The largest known protein, the appropriately named titin after the Titan giants of Greek mythology, is a molecular spring found in cardiac muscle. It provides structural support and maintains tension during muscle stretching. Mutations in the titin gene, and in the gene encoding its regulatory protein RBM20, cause dilated cardiomyopathy (DCM), in which the left ventricle of the heart is enlarged and weakened, so cannot pump blood around the body efficiently.
The RBM20 protein is divided into domains that have remained unchanged throughout evolution, thus sharing identical sequences among different species. Such regions are usually functionally important, but the role of the fully conserved 5-residue RSRSP stretch within an RS-rich region, full of arginine (R) and serine (S) amino acids, had not been investigated. However, this stretch is the site of many different mutations in DCM patients, a mutation “hotspot,” so it was ripe for exploration.
An international team of researchers led by Tokyo Medical and Dental University (TMDU) investigated the RSRSP stretch and showed it to be essential for nuclear localization of the RBM20 protein. Chemical modification of part of this stretch was also found to be important in the role of RBM20 as a titin regulator. The study was reported in Scientific Reports.

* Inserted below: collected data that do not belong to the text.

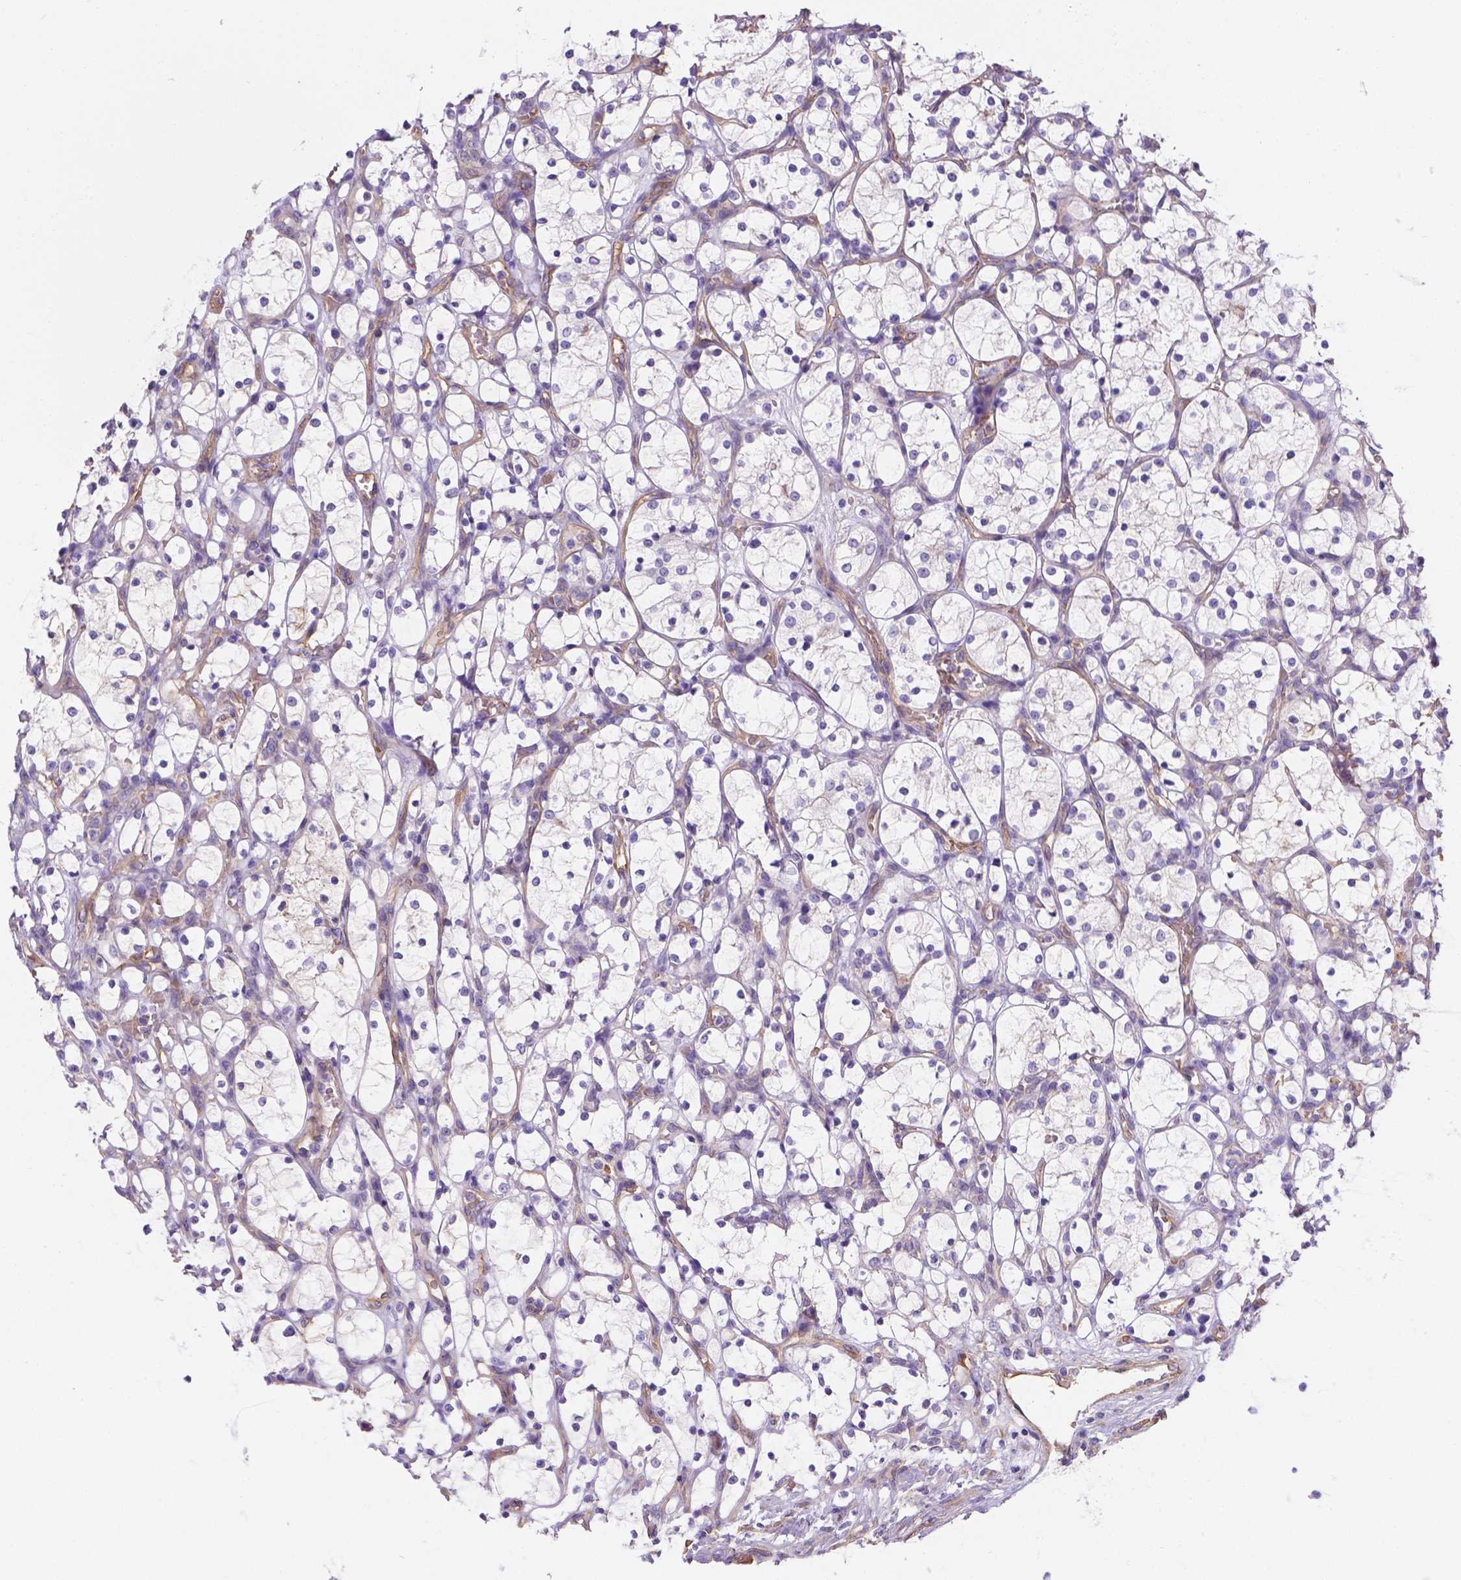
{"staining": {"intensity": "negative", "quantity": "none", "location": "none"}, "tissue": "renal cancer", "cell_type": "Tumor cells", "image_type": "cancer", "snomed": [{"axis": "morphology", "description": "Adenocarcinoma, NOS"}, {"axis": "topography", "description": "Kidney"}], "caption": "Tumor cells show no significant protein positivity in adenocarcinoma (renal).", "gene": "SLC40A1", "patient": {"sex": "female", "age": 69}}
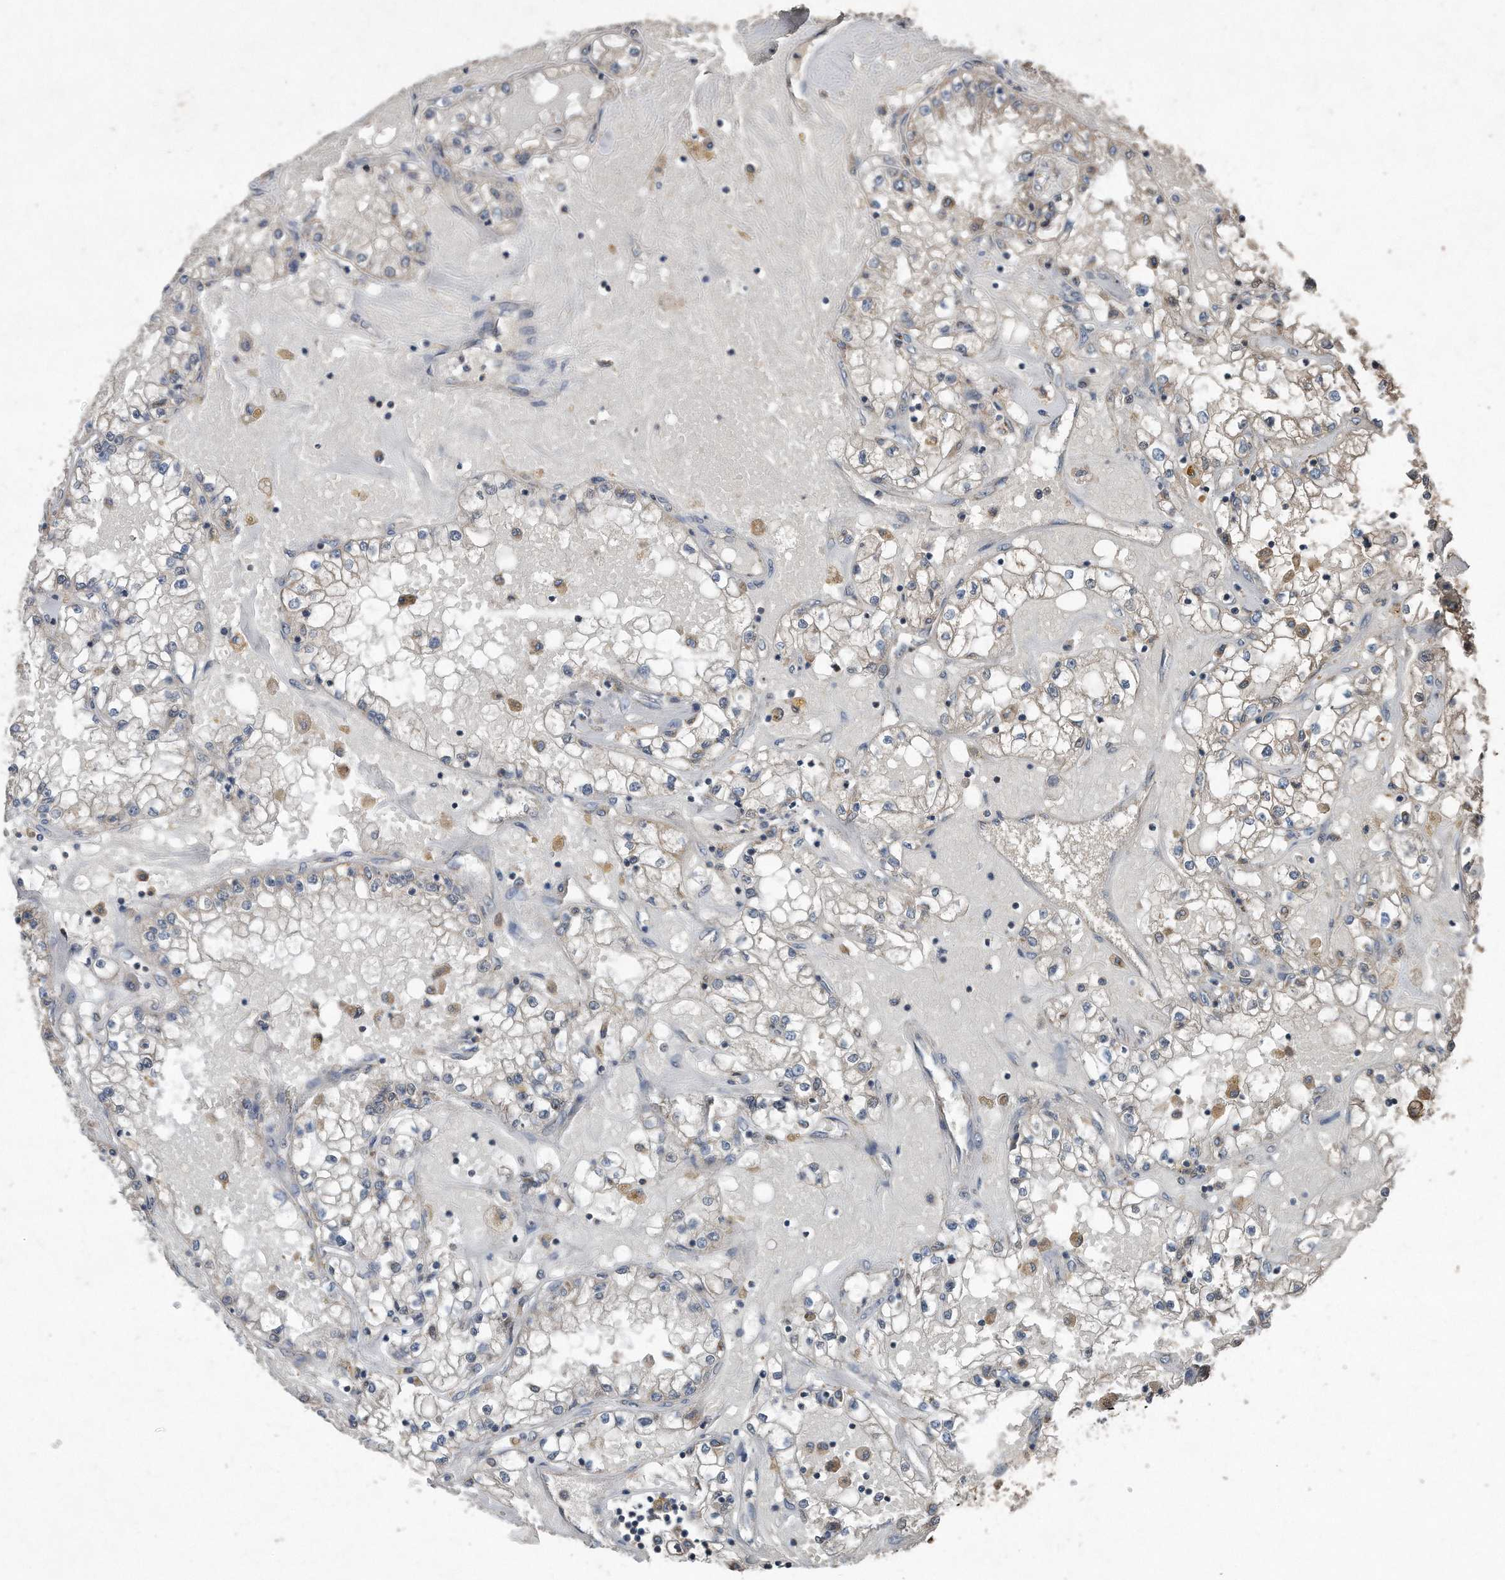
{"staining": {"intensity": "negative", "quantity": "none", "location": "none"}, "tissue": "renal cancer", "cell_type": "Tumor cells", "image_type": "cancer", "snomed": [{"axis": "morphology", "description": "Adenocarcinoma, NOS"}, {"axis": "topography", "description": "Kidney"}], "caption": "A histopathology image of human renal cancer is negative for staining in tumor cells.", "gene": "SDHA", "patient": {"sex": "male", "age": 56}}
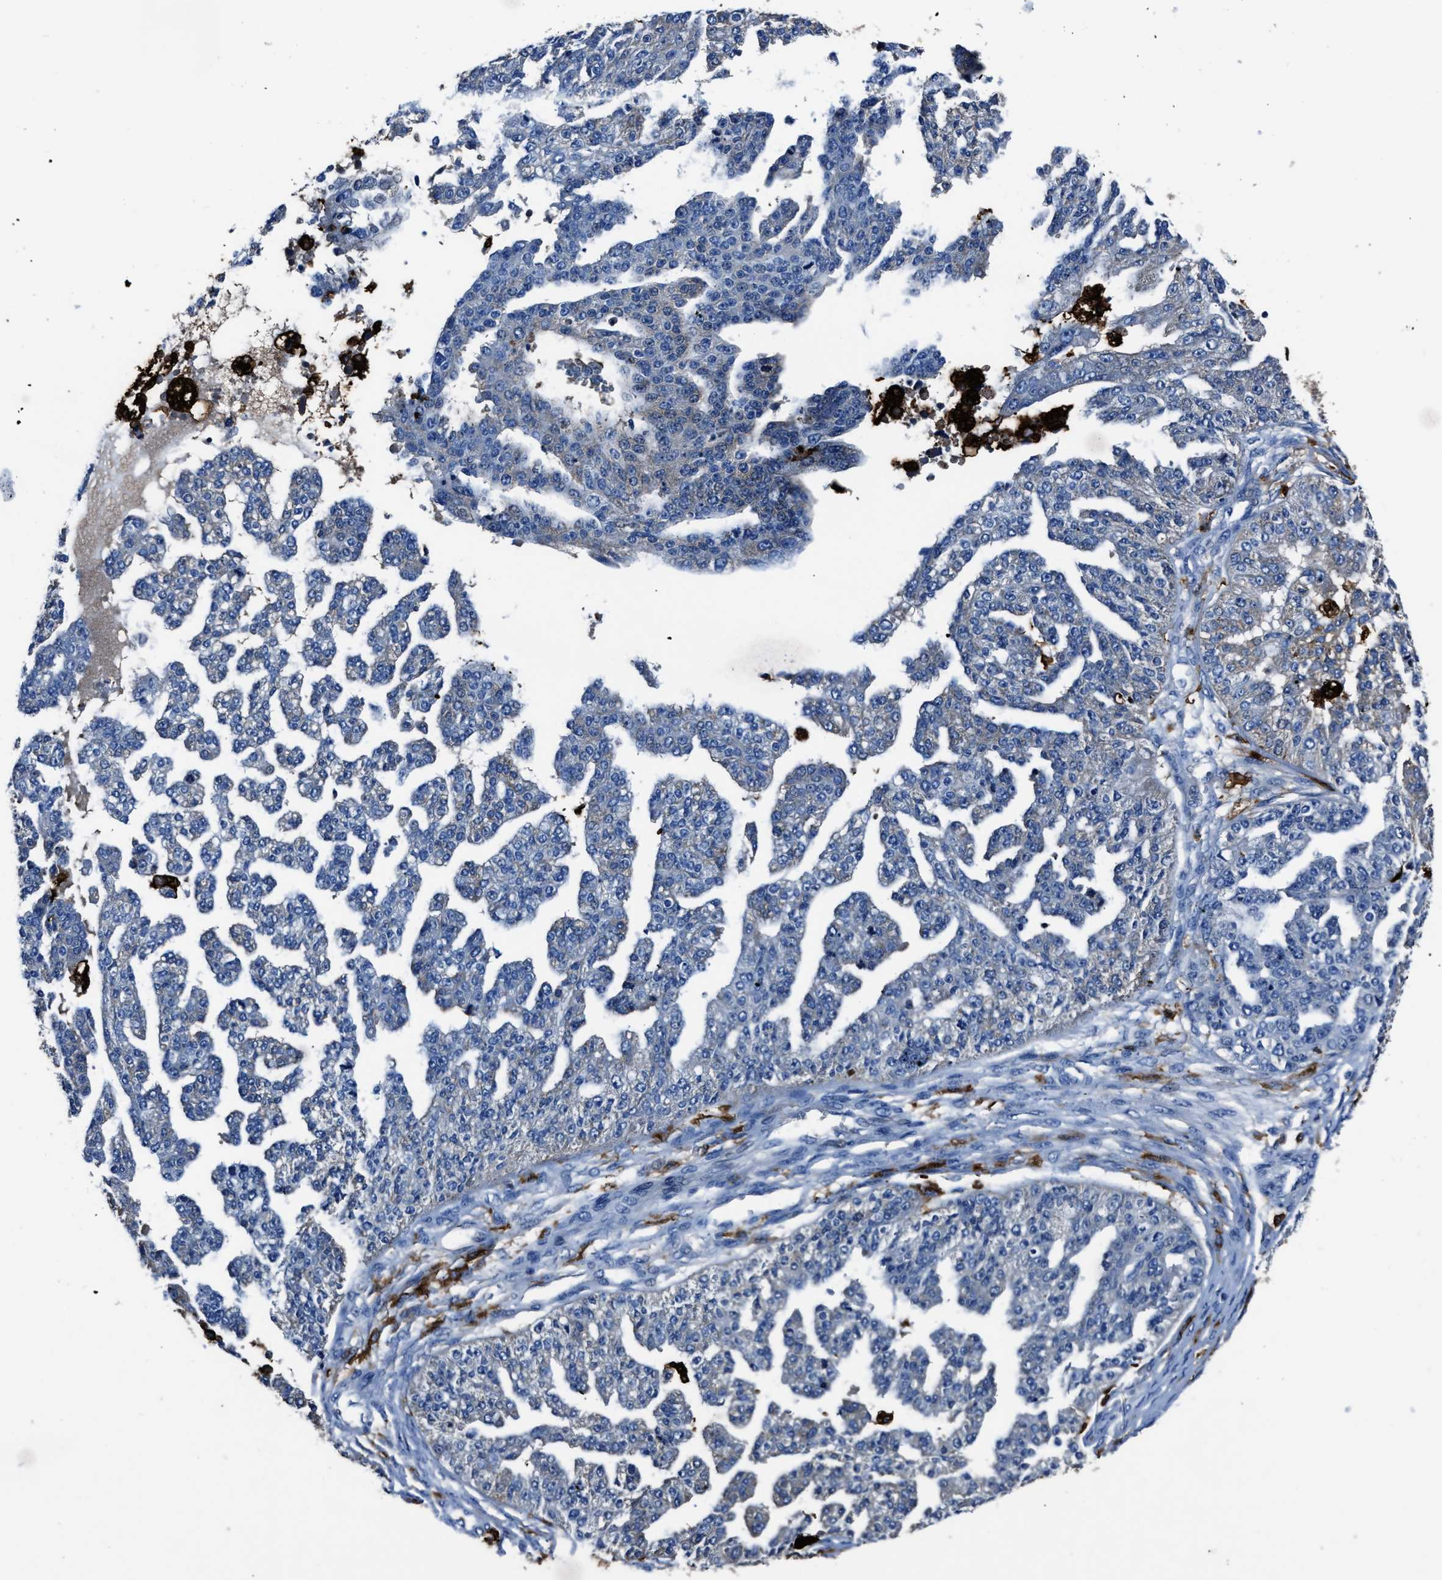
{"staining": {"intensity": "negative", "quantity": "none", "location": "none"}, "tissue": "ovarian cancer", "cell_type": "Tumor cells", "image_type": "cancer", "snomed": [{"axis": "morphology", "description": "Cystadenocarcinoma, serous, NOS"}, {"axis": "topography", "description": "Ovary"}], "caption": "Tumor cells show no significant protein expression in ovarian cancer.", "gene": "FTL", "patient": {"sex": "female", "age": 58}}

RBM20 controls a step in gene expression of the titin gene known as splicing, whereby introns are removed to leave the protein-coding exons behind as messenger RNA. Intron-exon processing can exclude certain exons, resulting in two major versions of titin that have distinct effects on normal cardiac function as well as cardiac dysfunction leading to DCM progression.
“We found mutations in DCM patients and examined the effect of mutations, especially those in the RSRSP stretch of RBM20,” study authors Hidehito Kuroyanagi and Akinori Kimura say. “Wild-type RBM20 was localized in the nucleus where splicing occurs, whereas the mutations in the RSRSP stretch prevented the protein from localizing there and carrying out its function.” However, the mutations had no effect on the actual role of RBM20 in splicing per se.
Mice genetically engineered to carry an RBM20 mutation of the RSRSP stretch seen in DCM patients were unable to express the smaller version of titin like the patients because of the effect of the mutation on the RBM20 function as a splicing regulator. These mice will prove useful as a DCM disease model for future in vivo work.
The team then showed that amino acids in the RSRSP stretch undergo phosphorylation, which is the enzyme-controlled addition of a phosphate group that is often involved in protein activation. “For the first time, we found that two serine residues in the RSRSP stretch are constitutively phosphorylated,” corresponding author Hidehito Kuroyanagi explains. “Moreover, the simultaneous phosphorylation of both serine residues was essential for the nuclear localization of RBM20.”